I did inspect the slide diaphragms and they seemed to be in good working condition. I sure could use some help. Can
What about the fuel tap diaphragm. When you get a new one it's already together meaning the gray plastic part is in between the 2 part rubber. All 3 pieces have a very small hole in them & they are all to line up. The hole alignment section goes towards the bottom of the fuel tap when assembled.
Yes indeed R.J. Bottom line is the carbs are coming back off! My gut tells me I probably missed something during reassembly.
People will be coming to you for expert advice after all of this! I know the frustration, spraying starting fluid around the carbs vaccum system is an old trick to check for leaks, the idol will change if it is leaking.
I really didn't expect so many problems when I bought the bike but then again it's 30 years old. Great idea spraying starter fluid. I'll do that for sure once I get these things pulled off, torn down and put back together.
Thanks for you help.
Yea, i found out (the hard way) that the clamps for the carbs to the engine need to be 100% fully screwed in or they will leak some air. Spraying starter fluid helped me determine that one of the clamps was still a few turns out. I have also pinched the vacuum line to the petcock quite a few times which starved the engine of fuel and caused instability too.
That tip is incredibly helpful.
I had to pull the carbs off Ron A. ZL 10 again. They had one plugged pilot jet & 2 stuck floats. Also I set the air mixtures screws at 3 1/2 turns out. I called my friend Ron A. the retired KAW Tech & he said to set them at 3 1/2 turns out for the starting point. What lead me to pulling the carbs is I measured the fuel in each float bowl #2 & 3 had about half the fuel in them as compared to #1 & 4. I recheck for 17 mm float height.

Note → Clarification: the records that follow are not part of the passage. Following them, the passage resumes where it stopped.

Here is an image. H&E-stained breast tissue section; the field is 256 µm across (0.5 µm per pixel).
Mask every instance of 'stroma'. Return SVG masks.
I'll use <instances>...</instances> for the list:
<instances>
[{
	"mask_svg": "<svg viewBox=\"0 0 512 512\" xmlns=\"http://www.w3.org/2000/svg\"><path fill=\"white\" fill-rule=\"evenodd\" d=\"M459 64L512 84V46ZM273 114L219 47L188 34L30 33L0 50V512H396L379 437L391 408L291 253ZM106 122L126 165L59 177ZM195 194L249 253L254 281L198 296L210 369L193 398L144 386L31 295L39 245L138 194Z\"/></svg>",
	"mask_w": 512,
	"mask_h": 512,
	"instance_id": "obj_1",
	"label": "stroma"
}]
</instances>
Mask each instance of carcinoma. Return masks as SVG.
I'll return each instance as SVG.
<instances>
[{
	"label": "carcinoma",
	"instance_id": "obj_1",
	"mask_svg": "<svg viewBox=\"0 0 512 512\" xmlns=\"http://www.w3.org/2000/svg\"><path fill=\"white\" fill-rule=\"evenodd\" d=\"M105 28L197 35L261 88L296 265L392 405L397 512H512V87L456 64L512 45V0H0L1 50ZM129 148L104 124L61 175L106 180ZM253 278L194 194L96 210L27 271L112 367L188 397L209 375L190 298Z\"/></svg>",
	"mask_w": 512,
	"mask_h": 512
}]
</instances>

One other thing if you spray starting fluid around the vacuum lines it is very possible to ignite a fire. I use a lawn mower fuel tank as a test tank when ever doing trouble-shooting. I hang it from my garage ceiling at about the same height that the bikes fuel tank would be. If you do this you can wrap the coils in some sort of plastic such as zip lock baggies because spark can be present even with the 4 wire leads connected.

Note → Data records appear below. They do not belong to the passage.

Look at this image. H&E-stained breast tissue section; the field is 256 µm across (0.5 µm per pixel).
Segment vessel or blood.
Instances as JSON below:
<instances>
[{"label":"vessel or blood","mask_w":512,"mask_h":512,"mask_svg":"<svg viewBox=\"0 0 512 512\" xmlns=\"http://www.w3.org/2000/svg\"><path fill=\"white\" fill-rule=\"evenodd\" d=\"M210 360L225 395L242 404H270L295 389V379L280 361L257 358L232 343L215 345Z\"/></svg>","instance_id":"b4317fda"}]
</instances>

A very special shout out and a very humble and greatful thank you to R.J and the rest of you guys that took the time to help me get my bike up and running again. I am very please and proud to inform you all that my ZL1 is running like a champ! No leaks and the carbs are all operating normally. My problem(s) after re-assembly were two fold. First, I reassembled the slide jet pins and diaphragms incorrectly, secondly I had a gap in the carb boot on the number 4 carb. Once I corrected these mistakes I cranked her up and everything is running great. Again thanks to all who talked me through my little crisis.

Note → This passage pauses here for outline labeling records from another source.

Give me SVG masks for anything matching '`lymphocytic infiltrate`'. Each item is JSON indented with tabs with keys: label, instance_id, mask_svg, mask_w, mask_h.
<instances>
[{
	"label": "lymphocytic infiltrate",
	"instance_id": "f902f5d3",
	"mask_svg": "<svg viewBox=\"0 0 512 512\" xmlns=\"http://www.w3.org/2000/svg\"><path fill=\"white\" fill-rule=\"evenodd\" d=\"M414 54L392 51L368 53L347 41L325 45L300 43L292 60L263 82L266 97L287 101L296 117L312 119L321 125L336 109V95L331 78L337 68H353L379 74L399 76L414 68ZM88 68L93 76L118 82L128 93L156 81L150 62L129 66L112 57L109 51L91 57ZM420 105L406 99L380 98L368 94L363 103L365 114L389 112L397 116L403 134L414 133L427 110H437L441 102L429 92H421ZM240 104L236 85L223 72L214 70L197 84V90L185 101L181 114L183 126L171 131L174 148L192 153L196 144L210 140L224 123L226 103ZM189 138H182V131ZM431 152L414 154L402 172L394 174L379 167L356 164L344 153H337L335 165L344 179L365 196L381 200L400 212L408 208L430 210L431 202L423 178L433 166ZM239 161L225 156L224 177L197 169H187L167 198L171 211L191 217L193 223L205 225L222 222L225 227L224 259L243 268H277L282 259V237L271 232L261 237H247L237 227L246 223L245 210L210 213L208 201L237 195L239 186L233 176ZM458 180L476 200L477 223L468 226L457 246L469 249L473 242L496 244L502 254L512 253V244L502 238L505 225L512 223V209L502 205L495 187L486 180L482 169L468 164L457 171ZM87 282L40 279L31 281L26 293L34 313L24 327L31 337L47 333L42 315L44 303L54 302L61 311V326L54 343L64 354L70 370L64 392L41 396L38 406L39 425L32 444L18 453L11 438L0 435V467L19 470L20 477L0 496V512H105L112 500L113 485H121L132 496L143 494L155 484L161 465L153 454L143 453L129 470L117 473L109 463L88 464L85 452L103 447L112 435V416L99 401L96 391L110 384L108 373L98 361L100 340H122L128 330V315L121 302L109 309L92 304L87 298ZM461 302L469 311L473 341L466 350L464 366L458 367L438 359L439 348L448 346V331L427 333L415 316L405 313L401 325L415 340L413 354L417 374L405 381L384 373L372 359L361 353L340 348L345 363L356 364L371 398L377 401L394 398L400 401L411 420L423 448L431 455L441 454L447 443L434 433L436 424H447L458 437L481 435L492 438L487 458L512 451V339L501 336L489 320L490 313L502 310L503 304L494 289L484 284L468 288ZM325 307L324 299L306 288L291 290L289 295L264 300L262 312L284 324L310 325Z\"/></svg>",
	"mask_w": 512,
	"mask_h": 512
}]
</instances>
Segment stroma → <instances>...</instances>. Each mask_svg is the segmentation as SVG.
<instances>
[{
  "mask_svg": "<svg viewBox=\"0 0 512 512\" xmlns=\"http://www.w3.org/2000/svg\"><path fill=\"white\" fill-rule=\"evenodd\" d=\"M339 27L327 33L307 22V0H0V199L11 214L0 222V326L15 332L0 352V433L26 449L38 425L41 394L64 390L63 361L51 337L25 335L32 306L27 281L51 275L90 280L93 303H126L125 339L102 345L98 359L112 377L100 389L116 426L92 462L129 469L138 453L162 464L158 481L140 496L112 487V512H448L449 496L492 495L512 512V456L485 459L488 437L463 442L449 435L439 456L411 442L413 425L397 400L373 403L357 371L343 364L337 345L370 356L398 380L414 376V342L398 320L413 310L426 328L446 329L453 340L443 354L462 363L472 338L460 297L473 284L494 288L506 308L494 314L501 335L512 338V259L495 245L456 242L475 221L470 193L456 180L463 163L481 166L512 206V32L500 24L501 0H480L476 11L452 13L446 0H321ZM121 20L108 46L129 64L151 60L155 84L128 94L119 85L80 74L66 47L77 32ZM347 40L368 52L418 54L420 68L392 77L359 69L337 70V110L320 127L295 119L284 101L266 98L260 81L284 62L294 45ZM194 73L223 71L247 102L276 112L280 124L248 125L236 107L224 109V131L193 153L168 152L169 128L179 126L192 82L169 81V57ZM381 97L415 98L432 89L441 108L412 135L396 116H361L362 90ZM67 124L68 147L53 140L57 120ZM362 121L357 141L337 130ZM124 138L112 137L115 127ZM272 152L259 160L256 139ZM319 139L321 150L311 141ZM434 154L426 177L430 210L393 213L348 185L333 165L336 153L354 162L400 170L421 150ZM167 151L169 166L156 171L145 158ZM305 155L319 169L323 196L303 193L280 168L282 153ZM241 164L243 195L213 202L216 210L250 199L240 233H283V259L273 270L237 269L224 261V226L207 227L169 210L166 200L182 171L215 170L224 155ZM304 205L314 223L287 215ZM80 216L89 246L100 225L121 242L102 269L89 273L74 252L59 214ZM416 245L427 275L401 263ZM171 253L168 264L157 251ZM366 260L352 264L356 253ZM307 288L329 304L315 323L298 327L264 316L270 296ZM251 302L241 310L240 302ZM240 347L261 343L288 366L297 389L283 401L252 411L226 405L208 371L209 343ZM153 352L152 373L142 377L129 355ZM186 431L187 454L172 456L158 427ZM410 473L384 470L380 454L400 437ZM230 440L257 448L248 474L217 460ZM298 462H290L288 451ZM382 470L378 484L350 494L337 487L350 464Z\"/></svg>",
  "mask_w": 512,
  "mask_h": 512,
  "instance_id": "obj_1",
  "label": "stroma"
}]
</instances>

See, your persistence pays off. Yep, R.J.'s on top of it and is a big help around here. Glad you got 'er all lined out! This is what we're here for!
Glad to help. Some times you can chase your tail for days just as I have on Ron D. ZL 10. I thought I had an electrical issue with it. I changed out the igniter box & robbed my pic up coils from my ZL 10. I even swapped out the fuse box. What's going on is you start the bike it runs perfect for about a minute or so & then it starts to run ruff spiting & back firing out the exhaust. When Ron bought this bike I told him to get the valves adjusted because he was only getting around 20 MPG & that was 4 years ago. The bike has over 24 K miles on it & most likely the valves was never done. I thought it was starving for fuel which it was because of the stuck floats. Whats bad is you can have so many variables & you can spend hours & hours trouble-shooting going threw the process of elimination. The worst thing about the valves is that if you neglect to get them adjusted you can end up with a brunet valve or two. I did this one guys quad that the valve was so tight that they was sharp like a knife. He just ignored it for years & kept riding it. Oh it's so hard to start so I have my friend pull me in order to start it. What morons some people are.